# Throwdown Prize Package w/qview.



## bmudd14474 (Sep 19, 2010)

First off I want to thank everyone that voted for my entry. Then I want to Thanks Paul(Beer-B-Q) who donated the prize package that I got from his website www.pkcdirect.com. There was so much stuff in there. I cant wait to try it all.

Here's a picture.

http://photobucket.com

Definitely a great prize. I would encourage everyone to enter these throwdowns


----------



## meateater (Sep 19, 2010)

Paul is the man! Thats a great box of goodies.


----------



## richoso1 (Sep 19, 2010)

Great reward for a well deserved win. It's all good Brian.


----------



## Bearcarver (Sep 20, 2010)

Wow !

Congrats Brian!

Paul really fixed ya up too.

Nice,

Bear


----------



## mballi3011 (Sep 20, 2010)

Yes Congrats to you Brian. I would recommand the Ultimate Tailgate stuff first Brian it's a great rub.

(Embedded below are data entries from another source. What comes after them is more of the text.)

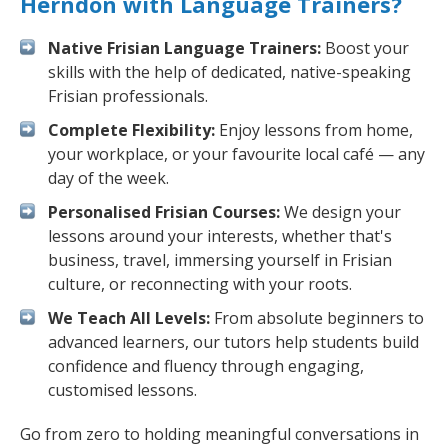
Herndon with Language Trainers?
Native Frisian Language Trainers:
Boost your
skills with the help of dedicated, native-speaking
Frisian professionals.
Complete Flexibility:
Enjoy lessons from home,
your workplace, or your favourite local café — any
day of the week.
Personalised Frisian Courses:
We design your
lessons around your interests, whether that's
business, travel, immersing yourself in Frisian
culture, or reconnecting with your roots.
We Teach All Levels:
From absolute beginners to
advanced learners, our tutors help students build
confidence and fluency through engaging,
customised lessons.
Go from zero to holding meaningful conversations in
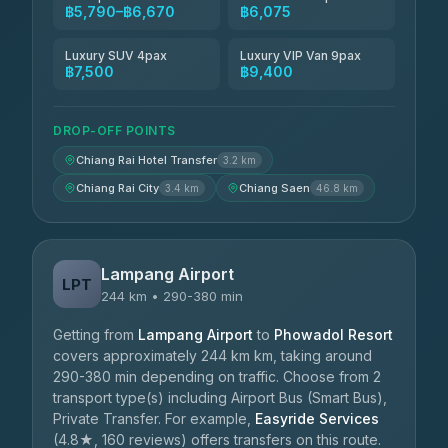
฿5,790–฿6,670
฿6,075
Luxury SUV 4pax
Luxury VIP Van 9pax
฿7,500
฿9,400
DROP-OFF POINTS
Chiang Rai Hotel Transfer
3.2 km
Chiang Rai City
Chiang Saen
3.4 km
46.8 km
Lampang Airport
LPT
244 km • 290-380 min
Getting from
Lampang Airport
to
Phowadol Resort
covers approximately 244 km km, taking around
290-380 min depending on traffic. Choose from 2
transport type(s) including Airport Bus (Smart Bus),
Private Transfer. For example,
Easyride Services
(4.8★, 160 reviews) offers transfers on this route.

Then Paul you really hooked a brother up now. Good job and I'm glad to see the website is off and running.


----------



## TulsaJeff (Sep 20, 2010)

Nice spread of goodies.. Paul, you are the man!!

Brian.. you know my address. If you can't use all of that.. well, you know what to do


----------



## realtorterry (Sep 20, 2010)




----------